** START OF Data excerpts **

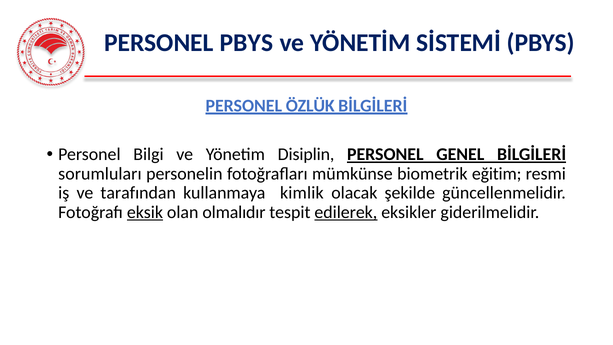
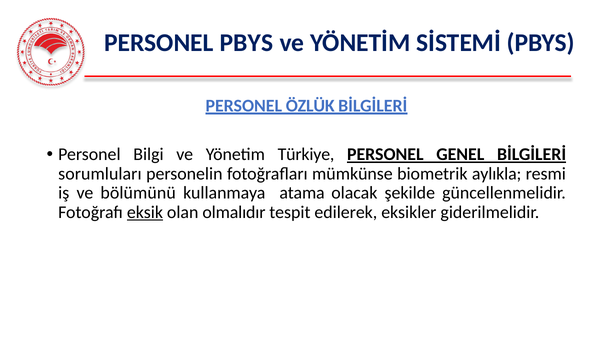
Disiplin: Disiplin -> Türkiye
eğitim: eğitim -> aylıkla
tarafından: tarafından -> bölümünü
kimlik: kimlik -> atama
edilerek underline: present -> none
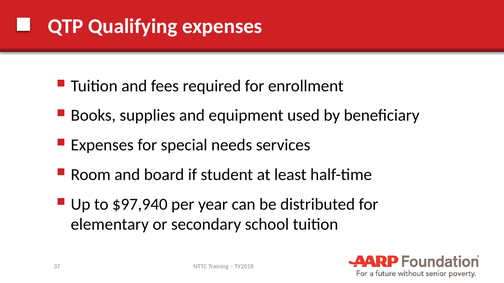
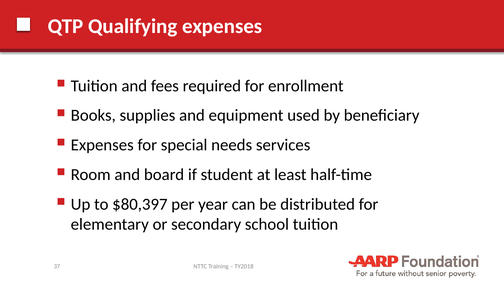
$97,940: $97,940 -> $80,397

** END OF Data excerpts **

Copy out the listing above character for character, leaving out the pictures.

Disiplin: Disiplin -> Türkiye
eğitim: eğitim -> aylıkla
tarafından: tarafından -> bölümünü
kimlik: kimlik -> atama
edilerek underline: present -> none
$97,940: $97,940 -> $80,397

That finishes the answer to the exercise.